• **Aim of the exercise**: Report how many lines in the records below contain the word "payable". Give only the number.

• **Collected data**:
Start of Block
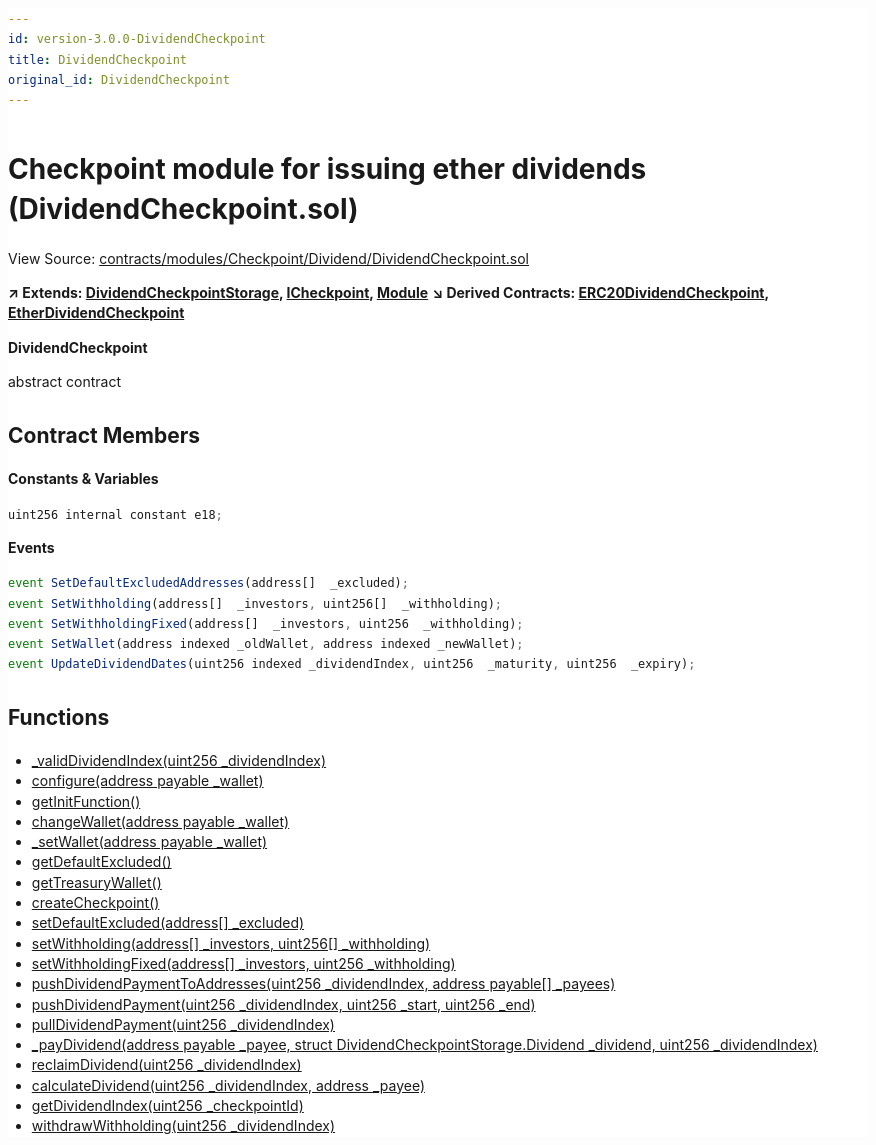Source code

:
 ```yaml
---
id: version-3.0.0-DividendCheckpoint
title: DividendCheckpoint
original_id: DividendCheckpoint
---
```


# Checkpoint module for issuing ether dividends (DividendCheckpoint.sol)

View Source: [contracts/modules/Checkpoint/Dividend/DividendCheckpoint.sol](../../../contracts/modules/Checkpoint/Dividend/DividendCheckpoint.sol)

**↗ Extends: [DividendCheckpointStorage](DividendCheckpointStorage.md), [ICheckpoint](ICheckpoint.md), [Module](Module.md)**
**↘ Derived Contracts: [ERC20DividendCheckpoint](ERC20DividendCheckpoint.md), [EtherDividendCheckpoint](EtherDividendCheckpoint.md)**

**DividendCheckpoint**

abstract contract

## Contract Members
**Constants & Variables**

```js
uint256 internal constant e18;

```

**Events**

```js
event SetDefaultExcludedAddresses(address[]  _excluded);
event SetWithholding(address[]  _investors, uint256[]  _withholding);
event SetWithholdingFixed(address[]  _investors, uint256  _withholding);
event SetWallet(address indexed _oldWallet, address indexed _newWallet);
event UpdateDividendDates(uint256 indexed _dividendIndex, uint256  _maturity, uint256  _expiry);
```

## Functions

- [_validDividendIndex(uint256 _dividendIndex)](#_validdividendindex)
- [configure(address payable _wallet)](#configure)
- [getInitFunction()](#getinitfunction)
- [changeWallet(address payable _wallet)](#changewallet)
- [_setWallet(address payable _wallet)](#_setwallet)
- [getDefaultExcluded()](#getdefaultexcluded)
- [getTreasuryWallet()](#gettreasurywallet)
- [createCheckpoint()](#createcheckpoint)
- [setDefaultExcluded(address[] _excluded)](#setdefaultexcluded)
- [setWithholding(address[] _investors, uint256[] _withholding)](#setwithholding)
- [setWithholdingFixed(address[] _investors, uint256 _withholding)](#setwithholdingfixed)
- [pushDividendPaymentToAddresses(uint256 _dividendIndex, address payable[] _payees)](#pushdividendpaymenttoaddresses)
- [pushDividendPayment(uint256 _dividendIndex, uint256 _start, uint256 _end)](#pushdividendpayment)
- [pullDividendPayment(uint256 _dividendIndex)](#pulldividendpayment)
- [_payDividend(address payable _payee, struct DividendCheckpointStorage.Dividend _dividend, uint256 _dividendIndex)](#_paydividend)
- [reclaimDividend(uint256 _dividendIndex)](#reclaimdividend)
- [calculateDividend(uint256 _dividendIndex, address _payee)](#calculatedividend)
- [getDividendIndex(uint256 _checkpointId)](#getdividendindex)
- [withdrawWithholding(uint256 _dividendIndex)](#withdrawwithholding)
End of Block
• **Result**: 5